In the Netherlands, you'll probably have little to no problem in any major cities, from my experience people in the service industry (hotels, most restaurants, museums) speaks good English.
Bruges is touristy to the max (beautiful city center though), I'm sure it won't be an issue.
Bruxelles is harder to judge from that perspective for me but some of the popular districts for restaurants (Bourse / Beurs / The Stock Exchange, Grand Place or Sainte-Catherine) will have plenty of English menus / staff speaking english. Same for all the museums. I mean the city houses some UE and NATO institutions, it's fairly cosmopolitan. Maybe less so around Schaerbeek or something but it's probably not the part you're likely to go see. I don't think Brussel is noticeably worse for that than Paris, frankly. People are pretty chill too.

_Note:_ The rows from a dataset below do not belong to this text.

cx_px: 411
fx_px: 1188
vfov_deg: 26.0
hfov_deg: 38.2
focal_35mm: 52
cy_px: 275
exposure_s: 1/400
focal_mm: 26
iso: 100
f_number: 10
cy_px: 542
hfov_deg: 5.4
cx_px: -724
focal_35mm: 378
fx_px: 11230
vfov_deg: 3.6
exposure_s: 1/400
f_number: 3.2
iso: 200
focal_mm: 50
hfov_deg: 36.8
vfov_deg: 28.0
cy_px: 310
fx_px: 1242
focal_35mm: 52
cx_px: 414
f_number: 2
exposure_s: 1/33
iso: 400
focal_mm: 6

The biggest language barrier, according to the people there, is when you're a Wallon and you start entering the Flemish part surrounding the capital. Wallons are convinced a lot of Flemish speakers will stonewall you and refuse to acknowledge them in French or English even in train stations and such. Possibly overblown and a result of the longstanding tension.
In the Netherlands you can consider La Haye, it's a pleasant city even if for a couple of day. Go see the deers right outside the railway station. You can go swing by the beach if you want to. Same in Brugge, you're not too far from Ostende.

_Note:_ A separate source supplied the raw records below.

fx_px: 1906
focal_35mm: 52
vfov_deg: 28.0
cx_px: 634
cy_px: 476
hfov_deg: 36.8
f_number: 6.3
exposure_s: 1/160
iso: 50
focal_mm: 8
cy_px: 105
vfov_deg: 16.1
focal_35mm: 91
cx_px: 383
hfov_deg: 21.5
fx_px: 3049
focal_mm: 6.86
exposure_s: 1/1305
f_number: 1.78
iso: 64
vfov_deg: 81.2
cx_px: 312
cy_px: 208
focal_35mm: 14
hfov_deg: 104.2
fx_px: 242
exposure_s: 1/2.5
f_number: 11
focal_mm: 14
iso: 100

Amsterdam and La Haye have great museums too, and they must be out of renovation now. Bruges has good local beer (Zot and the rest of what their brewery do), decent museums, and a Madonna by Michelangelo in one of the churches.
The Thalys high speed train does connect Amsterdam to Bruxelles, and also goes to Bruges (though after a fork IIRC) but you can probably manage with just standard trains in most cases.